Eggs like people can be sensitive. If you drop them in boiling liquid, they will curdle or form lumps. To combine eggs with hot liquid, pour a little of the hot liquid into the eggs and stir it in. Then, you can add that mixture to the hot liquid.
To make Hollandaise Sauce, stir over low heat with the butter in chunks. As the butter slowly melts, the eggs will thicken the sauce.
To make hard boiled eggs, lower the eggs gently into boiling water and cook for ten minutes. Then pour the hot water out and fill the pan with cold water. Let set for a few minutes and then chill in the refrigerator. That should avoid the green rings around the yolk.
To beat egg whites, be sure the bowl and beaters are clean without any egg yolk left on them. Adding ¼ – ½ teaspoon cream of tartar helps. (Use 1/4 tsp. for 2 egg whites) If you want to add sugar, do it when soft peaks start to form, then beat until the peaks stand up. The sugar will help the egg white membranes stretch to make more volume.

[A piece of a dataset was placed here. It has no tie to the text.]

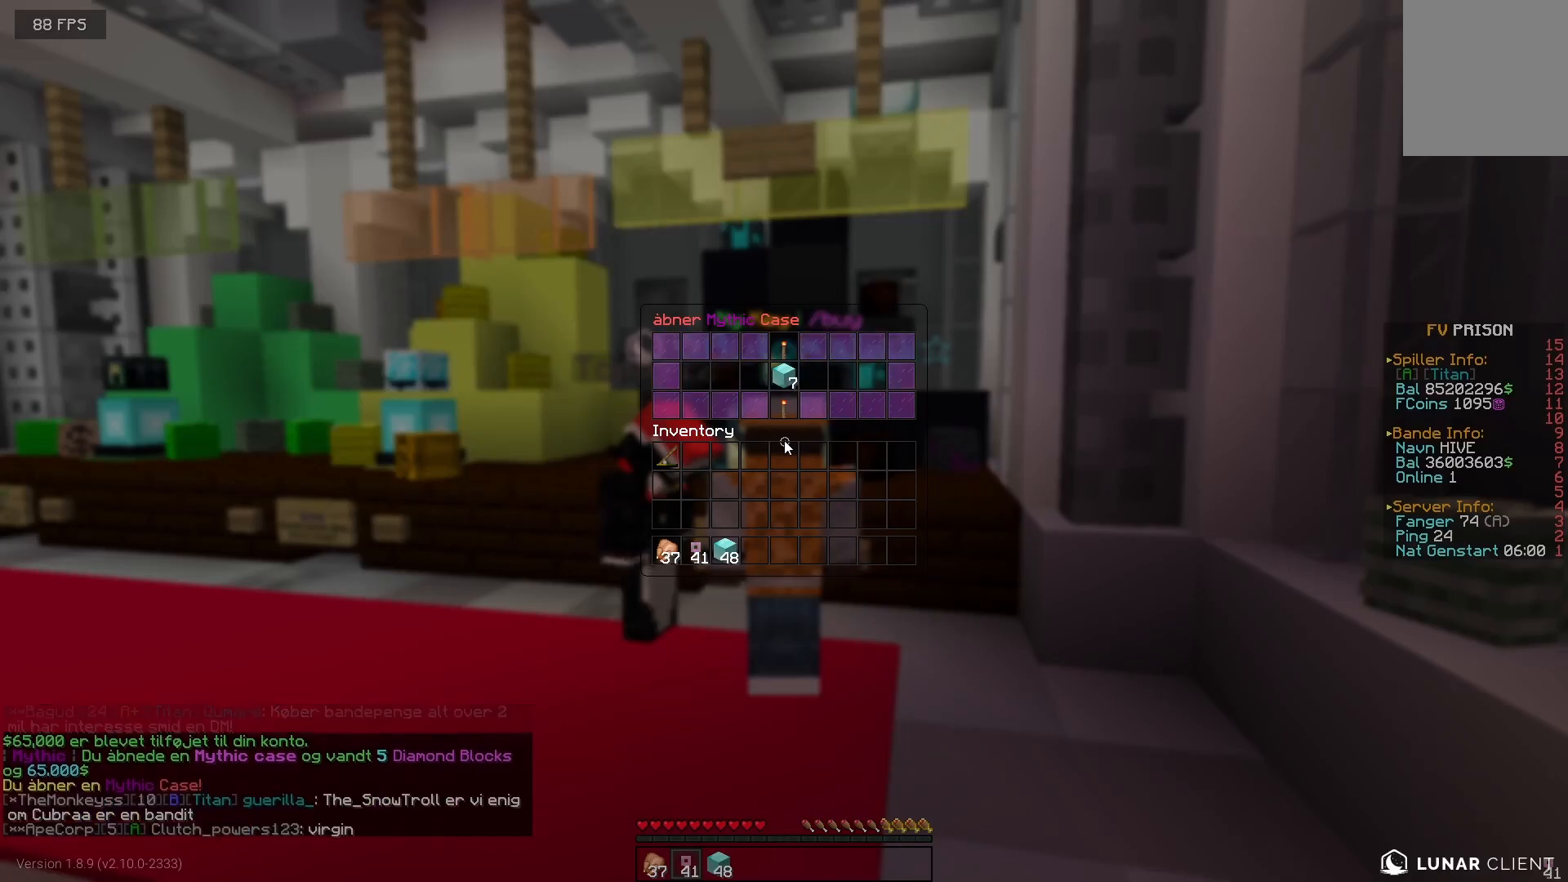
{"keys": [], "mouse": [], "events": []}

To fold egg whites into a mixture, add a small amount of eggs whites to the mixture and fold in with a rubber scraper. Then add more and use cutting and folding motions.
Since I use a hand mixer, when one wears out, I keep the beaters and buy another of the same brand and model. That way I accumulate extra beaters so I don’t have to wash them while I’m preparing a dish.